Лишь исторически интересны небольшие детали того "отступления от пифагореизма" (Russell, 1959, chap. XVII), которое совершил Рассел. "Превосходная достоверность, которую я всегда хотел найти в математике, ― писал он, ― была утрачена в тупиковой путанице" (ibid, р. 212). Он был вынужден сдать евклидианизм, который покоился бы на "мысли, освобожденной от чувства… Надежда найти совершенство, окончательность и достоверность, ― писал он, ― была утрачена" (ibid). Фактически он так и не освободился от того замешательства, в которое его привела неподатливость математики. В работе (Russell, 1912; Рассел, 1914) он колебался, излагая свое воззрение на математику. Совершив удивляющий, но понятный разворот на 180°(volte-face), он отдал предпочтение Канту, который в конце концов был его союзником в решении огромной задачи обосновать науку и победить скептицизм (Russell, 1959, р. 82-84, 87, 109).

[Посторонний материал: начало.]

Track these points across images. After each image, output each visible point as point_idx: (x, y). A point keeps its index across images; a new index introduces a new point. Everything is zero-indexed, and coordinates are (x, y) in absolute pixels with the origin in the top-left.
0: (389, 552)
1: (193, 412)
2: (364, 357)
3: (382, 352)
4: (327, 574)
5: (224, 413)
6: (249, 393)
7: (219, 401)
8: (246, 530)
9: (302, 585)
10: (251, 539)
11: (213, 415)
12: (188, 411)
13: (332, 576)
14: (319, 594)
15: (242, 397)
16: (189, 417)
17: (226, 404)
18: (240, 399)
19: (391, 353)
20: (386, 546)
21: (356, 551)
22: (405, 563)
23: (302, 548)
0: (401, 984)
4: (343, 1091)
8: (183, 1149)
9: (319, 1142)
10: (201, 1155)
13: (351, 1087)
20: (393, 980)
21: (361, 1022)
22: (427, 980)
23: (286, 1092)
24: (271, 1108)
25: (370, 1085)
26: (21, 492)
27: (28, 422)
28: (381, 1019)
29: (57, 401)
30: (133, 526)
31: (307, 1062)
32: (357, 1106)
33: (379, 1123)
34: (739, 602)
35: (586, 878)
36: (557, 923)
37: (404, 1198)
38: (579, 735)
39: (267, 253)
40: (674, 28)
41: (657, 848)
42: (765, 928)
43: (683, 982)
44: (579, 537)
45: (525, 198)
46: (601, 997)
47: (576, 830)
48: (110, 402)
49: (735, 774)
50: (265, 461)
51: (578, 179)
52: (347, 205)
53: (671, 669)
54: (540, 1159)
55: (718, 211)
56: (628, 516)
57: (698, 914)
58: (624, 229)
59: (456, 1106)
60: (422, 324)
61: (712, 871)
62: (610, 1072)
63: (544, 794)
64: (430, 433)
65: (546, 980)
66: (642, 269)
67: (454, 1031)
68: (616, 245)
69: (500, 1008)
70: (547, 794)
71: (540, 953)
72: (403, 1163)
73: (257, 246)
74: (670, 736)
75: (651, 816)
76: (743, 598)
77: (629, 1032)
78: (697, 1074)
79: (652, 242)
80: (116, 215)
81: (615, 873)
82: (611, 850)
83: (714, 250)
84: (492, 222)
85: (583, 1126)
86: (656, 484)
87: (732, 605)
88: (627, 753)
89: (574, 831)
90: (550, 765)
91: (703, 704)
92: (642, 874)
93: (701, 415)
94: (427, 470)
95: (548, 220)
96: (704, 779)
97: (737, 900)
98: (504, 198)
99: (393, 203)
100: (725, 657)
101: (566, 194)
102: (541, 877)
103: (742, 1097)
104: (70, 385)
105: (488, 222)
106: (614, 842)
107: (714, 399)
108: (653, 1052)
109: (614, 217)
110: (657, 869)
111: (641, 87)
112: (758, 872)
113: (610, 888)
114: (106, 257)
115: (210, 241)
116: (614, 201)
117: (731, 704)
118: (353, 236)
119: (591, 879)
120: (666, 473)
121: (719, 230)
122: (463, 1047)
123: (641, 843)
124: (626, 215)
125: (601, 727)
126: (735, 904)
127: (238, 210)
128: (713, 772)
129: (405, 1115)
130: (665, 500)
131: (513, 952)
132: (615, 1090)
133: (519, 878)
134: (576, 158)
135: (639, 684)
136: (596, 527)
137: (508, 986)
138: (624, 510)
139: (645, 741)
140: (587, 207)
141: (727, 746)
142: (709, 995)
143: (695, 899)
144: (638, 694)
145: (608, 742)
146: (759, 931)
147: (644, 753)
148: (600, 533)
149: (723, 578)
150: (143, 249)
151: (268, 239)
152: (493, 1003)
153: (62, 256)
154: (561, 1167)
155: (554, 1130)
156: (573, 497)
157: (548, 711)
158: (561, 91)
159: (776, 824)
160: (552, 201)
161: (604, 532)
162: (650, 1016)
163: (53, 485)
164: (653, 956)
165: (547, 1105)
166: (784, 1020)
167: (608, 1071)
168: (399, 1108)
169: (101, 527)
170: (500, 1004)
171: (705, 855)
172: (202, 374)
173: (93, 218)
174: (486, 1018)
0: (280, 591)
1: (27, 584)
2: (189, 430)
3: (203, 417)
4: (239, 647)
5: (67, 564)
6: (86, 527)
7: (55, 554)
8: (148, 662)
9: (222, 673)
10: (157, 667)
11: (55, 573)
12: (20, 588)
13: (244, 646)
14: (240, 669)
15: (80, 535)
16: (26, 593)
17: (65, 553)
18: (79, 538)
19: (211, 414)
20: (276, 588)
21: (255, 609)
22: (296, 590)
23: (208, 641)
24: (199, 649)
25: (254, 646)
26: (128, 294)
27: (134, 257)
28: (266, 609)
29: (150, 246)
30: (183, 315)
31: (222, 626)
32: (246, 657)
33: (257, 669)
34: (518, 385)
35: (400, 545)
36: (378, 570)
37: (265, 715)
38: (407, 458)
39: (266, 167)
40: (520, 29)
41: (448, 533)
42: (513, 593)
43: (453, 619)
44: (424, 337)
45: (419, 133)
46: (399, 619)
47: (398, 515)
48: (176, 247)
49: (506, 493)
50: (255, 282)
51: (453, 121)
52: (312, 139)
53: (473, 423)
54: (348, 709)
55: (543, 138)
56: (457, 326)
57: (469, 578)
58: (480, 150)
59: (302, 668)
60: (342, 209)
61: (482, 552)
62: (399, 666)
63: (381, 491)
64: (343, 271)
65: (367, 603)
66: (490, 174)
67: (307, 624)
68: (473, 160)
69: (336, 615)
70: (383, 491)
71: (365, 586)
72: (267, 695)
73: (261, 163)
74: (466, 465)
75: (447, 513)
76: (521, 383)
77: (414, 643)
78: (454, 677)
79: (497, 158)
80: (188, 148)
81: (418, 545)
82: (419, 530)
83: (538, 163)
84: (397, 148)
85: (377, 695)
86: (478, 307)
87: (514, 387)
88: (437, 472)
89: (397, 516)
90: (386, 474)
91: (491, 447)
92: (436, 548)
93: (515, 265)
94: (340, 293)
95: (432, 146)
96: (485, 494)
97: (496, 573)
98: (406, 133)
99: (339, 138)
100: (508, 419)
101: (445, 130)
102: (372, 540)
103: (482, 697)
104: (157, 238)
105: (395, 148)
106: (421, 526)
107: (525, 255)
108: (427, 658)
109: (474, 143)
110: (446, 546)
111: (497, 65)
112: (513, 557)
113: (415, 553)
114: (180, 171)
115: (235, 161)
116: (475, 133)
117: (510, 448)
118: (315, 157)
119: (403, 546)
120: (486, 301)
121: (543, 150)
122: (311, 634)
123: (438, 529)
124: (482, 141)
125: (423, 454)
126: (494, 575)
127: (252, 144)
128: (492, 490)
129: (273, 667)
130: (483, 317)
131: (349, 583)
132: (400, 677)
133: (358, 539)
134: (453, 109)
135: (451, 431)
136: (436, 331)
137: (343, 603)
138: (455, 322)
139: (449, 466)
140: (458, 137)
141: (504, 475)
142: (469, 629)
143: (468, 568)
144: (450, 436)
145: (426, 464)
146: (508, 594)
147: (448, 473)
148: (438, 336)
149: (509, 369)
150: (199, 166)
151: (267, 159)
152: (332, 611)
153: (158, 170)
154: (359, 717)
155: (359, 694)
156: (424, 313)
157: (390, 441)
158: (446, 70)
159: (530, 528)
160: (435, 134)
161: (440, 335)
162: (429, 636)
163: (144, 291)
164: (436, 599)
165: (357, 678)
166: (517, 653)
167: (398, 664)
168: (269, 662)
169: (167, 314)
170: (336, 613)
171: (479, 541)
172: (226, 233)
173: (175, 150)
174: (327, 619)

Он написал осторожное предисловие к своей книге (Russell, 1919), сокрушаясь, что это книга, собственно, по философии математики, где "относительная достоверность еще не достигнута". "Далеко идущие усилия были приложены, чтобы избежать догматизма в таких вопросах, которые ещё открыты для серьезного сомнения". В его книге (Russell, 1948; Рассел, 1957) математическое знание, на которое он раньше полагался как на парадигму человеческого знания, не обсуждается вообще. "Парадокс Рассела" заставил Фреге немедленно сдать философию математики.* [24] Рассел упорствовал некоторое время, но затем последовал за ним.
Проследим теперь те заключения, которые Рассел отказывался проследить. Бесконечный регресс в доказательствах и определениях не может быть остановлен евклидианской логикой. Логика может объяснить математику, но не доказать ее. Она ведет к утонченной спекуляции, какой угодно спекуляции, кроме тривиально истинной. Область тривиальности ограничивается неинтересным разрешимым фрагментом из арифметики и логики, но даже этот тривиальный фрагмент временами расползается под ударами детривиализующей скептической критики.